The novel is partly a rites of passage story, the risks and the skills needed to navigate the conflicting demands, loyalties, responsibilities and pressures on entering adult society. Griet journeys out into the wider world and leaves her little family circle and her old certainties behind. Gaining independence, she experiences a sense of loss and separation: “I was beginning to forget where my mother kept things.” and her mother rebukes her with: “Working for them has turned your head.” And, as with many teenagers, her parents fear losing her: “It’s made you forget who you are and where you come from.” She says: “I have two families now and they must not mix.” She is disturbed by the art she sees at the Vermeers’ and begins to question her old fixed beliefs, the Protestant dogmas acquired from her parents. The concept of apprenticeship is central.

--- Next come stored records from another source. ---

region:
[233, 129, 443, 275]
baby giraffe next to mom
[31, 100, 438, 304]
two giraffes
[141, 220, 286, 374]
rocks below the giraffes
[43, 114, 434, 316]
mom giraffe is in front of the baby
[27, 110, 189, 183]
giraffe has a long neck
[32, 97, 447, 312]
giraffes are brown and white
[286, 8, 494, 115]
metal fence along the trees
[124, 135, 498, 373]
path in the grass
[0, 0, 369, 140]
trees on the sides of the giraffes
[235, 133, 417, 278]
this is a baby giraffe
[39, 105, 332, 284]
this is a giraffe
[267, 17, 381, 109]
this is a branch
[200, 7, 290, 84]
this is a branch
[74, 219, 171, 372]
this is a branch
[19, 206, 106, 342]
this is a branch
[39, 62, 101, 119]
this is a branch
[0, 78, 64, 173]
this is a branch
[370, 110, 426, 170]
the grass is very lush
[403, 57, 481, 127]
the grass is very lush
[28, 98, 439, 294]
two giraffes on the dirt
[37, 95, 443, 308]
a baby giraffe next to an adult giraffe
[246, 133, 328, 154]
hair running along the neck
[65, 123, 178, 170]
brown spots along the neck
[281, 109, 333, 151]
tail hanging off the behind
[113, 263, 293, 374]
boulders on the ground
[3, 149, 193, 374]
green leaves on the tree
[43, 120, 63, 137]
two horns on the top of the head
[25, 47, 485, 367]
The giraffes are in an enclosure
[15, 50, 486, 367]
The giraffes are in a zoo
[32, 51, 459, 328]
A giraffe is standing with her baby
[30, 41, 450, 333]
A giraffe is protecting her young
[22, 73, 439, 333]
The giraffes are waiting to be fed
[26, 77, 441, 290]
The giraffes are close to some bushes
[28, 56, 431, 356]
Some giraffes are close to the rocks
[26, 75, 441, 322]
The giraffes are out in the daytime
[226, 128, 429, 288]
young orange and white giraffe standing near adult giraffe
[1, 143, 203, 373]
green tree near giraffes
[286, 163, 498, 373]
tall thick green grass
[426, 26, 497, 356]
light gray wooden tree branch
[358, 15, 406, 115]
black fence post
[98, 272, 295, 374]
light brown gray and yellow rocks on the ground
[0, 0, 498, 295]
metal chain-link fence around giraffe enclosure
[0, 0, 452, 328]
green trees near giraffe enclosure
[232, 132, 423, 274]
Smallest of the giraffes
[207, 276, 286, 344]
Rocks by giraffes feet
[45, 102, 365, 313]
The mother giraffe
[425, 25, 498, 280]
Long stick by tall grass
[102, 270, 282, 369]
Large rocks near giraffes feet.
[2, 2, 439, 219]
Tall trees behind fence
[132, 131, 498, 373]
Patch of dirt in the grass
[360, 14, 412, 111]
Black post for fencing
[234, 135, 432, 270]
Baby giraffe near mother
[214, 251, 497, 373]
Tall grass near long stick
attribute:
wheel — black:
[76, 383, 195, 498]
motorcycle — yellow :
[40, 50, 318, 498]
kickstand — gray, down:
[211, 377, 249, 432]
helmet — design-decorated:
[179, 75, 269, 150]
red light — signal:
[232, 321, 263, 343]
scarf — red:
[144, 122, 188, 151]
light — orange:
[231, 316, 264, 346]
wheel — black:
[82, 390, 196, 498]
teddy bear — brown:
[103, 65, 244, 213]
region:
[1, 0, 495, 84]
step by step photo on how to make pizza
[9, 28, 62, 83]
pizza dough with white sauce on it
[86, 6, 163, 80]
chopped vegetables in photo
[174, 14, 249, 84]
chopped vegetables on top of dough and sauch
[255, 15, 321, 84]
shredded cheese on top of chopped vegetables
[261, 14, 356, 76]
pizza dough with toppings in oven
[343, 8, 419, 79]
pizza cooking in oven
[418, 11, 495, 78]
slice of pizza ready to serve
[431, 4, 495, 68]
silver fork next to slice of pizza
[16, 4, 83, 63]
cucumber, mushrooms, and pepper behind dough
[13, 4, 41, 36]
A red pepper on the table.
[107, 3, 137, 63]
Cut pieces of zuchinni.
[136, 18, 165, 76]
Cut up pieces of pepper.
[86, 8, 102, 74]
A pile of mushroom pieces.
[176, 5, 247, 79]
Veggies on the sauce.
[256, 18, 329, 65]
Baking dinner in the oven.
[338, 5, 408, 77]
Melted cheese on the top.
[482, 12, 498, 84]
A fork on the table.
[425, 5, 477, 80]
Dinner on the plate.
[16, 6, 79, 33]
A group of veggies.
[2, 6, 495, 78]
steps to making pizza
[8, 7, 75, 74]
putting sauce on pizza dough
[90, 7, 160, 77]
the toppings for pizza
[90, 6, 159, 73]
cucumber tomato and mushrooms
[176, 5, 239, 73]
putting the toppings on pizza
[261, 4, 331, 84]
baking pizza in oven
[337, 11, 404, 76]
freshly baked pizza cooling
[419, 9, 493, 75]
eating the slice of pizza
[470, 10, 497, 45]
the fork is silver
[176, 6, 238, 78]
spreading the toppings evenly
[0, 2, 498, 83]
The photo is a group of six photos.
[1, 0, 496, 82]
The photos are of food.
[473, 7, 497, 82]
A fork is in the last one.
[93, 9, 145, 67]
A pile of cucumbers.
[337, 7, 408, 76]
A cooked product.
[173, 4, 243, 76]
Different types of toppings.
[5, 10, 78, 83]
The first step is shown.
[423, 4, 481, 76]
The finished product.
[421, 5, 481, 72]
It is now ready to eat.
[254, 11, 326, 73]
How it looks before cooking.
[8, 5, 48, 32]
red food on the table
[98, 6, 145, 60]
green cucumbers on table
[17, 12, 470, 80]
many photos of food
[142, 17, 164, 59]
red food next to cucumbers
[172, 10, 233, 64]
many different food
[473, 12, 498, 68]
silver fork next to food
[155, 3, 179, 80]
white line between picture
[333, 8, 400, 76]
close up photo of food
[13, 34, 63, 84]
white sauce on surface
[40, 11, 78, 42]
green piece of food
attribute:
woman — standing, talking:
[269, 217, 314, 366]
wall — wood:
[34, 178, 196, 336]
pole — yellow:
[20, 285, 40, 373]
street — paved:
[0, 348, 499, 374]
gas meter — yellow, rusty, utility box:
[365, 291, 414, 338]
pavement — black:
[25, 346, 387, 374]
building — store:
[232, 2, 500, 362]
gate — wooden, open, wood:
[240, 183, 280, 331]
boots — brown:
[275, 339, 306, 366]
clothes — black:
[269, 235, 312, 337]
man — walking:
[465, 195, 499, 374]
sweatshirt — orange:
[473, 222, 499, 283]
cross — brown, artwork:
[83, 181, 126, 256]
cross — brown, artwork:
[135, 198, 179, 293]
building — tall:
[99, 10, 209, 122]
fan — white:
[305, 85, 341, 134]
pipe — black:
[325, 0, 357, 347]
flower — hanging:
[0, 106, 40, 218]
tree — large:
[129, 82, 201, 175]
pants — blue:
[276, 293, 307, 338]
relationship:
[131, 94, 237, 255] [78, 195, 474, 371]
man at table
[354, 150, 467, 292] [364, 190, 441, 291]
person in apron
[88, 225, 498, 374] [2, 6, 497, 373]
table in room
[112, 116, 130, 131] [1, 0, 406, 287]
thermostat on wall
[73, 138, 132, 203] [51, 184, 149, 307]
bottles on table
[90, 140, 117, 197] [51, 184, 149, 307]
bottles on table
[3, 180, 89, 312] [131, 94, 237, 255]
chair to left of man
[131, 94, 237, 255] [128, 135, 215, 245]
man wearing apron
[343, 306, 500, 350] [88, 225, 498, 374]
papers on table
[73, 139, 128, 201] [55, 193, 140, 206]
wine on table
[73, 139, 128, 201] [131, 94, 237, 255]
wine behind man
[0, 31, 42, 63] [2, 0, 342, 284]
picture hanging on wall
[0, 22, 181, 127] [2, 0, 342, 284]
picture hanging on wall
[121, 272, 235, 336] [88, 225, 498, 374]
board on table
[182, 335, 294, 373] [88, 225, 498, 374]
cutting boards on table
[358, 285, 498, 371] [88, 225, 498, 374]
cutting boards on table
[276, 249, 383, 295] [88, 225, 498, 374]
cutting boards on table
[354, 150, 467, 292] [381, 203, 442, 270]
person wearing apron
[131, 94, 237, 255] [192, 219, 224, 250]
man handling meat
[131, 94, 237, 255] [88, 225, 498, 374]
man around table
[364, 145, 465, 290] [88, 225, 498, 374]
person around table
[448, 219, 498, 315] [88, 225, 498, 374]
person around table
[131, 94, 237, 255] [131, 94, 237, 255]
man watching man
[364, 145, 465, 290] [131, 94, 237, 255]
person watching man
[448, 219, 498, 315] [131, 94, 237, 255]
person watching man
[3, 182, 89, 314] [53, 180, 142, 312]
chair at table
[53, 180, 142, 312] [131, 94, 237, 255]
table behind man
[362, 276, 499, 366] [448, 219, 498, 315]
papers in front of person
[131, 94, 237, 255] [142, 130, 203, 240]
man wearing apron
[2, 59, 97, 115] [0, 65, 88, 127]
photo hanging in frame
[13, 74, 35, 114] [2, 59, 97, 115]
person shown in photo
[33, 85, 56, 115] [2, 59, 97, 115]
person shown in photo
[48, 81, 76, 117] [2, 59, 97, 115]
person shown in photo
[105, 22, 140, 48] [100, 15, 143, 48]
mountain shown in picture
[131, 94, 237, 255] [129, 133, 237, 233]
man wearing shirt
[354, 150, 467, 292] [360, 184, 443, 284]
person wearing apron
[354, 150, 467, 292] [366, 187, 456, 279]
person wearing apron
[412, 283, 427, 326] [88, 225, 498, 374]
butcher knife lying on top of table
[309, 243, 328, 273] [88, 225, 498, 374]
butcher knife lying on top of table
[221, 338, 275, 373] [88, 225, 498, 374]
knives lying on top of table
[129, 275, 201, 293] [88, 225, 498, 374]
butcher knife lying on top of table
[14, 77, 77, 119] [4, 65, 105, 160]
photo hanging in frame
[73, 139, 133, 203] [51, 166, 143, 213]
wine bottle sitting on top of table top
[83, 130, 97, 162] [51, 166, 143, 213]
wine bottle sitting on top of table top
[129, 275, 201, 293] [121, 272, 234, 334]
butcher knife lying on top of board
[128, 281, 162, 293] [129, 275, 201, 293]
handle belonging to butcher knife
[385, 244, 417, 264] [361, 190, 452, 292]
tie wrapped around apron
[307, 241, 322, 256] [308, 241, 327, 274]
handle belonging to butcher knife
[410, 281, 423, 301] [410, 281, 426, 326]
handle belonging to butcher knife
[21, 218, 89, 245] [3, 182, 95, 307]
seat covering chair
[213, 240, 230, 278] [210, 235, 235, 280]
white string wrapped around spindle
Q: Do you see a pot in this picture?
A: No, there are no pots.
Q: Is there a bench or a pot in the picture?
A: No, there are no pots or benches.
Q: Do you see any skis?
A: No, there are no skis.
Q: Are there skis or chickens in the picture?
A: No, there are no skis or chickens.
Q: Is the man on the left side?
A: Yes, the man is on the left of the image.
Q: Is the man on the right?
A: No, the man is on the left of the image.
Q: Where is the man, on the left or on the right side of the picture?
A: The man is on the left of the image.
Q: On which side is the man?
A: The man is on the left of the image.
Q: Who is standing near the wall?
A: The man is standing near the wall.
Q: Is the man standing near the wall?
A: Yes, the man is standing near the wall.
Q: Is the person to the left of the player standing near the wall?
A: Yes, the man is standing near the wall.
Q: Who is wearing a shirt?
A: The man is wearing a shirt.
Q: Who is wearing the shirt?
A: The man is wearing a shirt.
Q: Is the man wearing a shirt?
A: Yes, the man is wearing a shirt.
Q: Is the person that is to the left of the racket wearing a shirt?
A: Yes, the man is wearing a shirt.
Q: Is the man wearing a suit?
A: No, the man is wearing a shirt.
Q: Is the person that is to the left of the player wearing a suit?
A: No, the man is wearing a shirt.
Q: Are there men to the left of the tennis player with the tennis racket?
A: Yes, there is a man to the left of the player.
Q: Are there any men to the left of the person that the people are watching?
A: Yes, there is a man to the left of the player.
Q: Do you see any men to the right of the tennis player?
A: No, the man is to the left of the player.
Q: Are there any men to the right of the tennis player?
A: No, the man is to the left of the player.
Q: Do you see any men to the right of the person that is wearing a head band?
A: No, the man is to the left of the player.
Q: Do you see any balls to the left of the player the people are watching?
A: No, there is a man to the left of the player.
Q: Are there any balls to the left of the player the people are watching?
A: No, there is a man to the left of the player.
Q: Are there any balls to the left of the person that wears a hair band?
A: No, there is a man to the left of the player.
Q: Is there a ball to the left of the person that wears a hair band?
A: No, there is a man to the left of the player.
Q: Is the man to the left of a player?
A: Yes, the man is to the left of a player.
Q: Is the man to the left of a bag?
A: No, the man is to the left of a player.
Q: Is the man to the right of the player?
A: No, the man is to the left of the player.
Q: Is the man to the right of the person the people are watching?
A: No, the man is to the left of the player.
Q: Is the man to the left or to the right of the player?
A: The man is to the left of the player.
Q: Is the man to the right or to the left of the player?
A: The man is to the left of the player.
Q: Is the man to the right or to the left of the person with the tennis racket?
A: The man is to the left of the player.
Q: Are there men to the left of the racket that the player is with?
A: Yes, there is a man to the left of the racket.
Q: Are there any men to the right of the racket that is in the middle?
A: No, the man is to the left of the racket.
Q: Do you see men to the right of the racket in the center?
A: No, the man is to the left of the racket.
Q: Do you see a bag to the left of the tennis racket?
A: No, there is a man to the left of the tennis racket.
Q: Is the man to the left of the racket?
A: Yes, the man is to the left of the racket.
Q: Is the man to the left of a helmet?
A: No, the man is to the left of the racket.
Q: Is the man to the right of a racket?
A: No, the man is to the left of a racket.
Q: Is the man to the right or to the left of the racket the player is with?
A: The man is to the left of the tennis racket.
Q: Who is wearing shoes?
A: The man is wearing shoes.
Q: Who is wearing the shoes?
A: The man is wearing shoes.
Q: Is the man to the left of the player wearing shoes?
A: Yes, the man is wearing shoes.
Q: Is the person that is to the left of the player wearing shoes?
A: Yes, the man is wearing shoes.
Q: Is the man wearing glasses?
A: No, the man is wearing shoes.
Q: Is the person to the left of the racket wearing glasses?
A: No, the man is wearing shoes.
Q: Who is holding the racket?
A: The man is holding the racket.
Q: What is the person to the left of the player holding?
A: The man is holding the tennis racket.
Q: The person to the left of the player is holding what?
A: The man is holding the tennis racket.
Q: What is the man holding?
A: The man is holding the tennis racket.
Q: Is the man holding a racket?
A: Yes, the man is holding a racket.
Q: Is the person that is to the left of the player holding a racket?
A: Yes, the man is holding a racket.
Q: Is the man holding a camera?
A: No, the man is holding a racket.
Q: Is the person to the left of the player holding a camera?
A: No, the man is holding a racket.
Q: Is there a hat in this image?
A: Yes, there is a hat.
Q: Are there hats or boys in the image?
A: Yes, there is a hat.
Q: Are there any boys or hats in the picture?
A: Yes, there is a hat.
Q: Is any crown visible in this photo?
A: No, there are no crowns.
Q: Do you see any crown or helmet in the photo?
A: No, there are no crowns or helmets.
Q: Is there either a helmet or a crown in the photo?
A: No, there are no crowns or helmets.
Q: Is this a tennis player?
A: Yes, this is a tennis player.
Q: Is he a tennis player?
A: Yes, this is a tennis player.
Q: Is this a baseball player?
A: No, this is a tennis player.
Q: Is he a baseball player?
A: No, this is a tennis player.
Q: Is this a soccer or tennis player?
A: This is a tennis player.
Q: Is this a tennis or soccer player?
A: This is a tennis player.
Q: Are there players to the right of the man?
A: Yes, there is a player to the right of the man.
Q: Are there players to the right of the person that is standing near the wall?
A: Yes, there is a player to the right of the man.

In her new home, she is also an outsider who has to find her way. But this is what allows her to be an objective narrator: “I felt alone there, perched high (in an attic) above the noisy household, able to see it from a distance. Rather like him (Vermeer).” There are several analogies made between her narrative and Vermeer’s painting.
The novel also explores in a very immediate way that students will be able to relate to, power and hierarchies:
· class privilege and poverty and exploitation
· family hierarchies politics
· gender relationships and patriarchy: even the gentle butcher’s boy, Pieter, becomes aggressive and exploitative. Griet has to deal with the conflicting demands of three men. As a female and as a servant, she is vulnerable and is finally trapped by circumstances at the novel’s climax, facing a limited range of options, none fully satisfactory. Yet she does choose and retain some control over her destiny, maintaining her integrity. She is a heroine!
It also raises interesting questions about art and patriarchy: Vermeer is a Master both of painting and of all the women in his family. His female models must be totally passive before his gaze as Subject. (Yet his mother-in-law seems to be the power behind his throne!) And while no one in the novel ever enunciates the possibility (we understand how no one then could imagine it!), the novel raises the question of why Griet could not become an artist herself.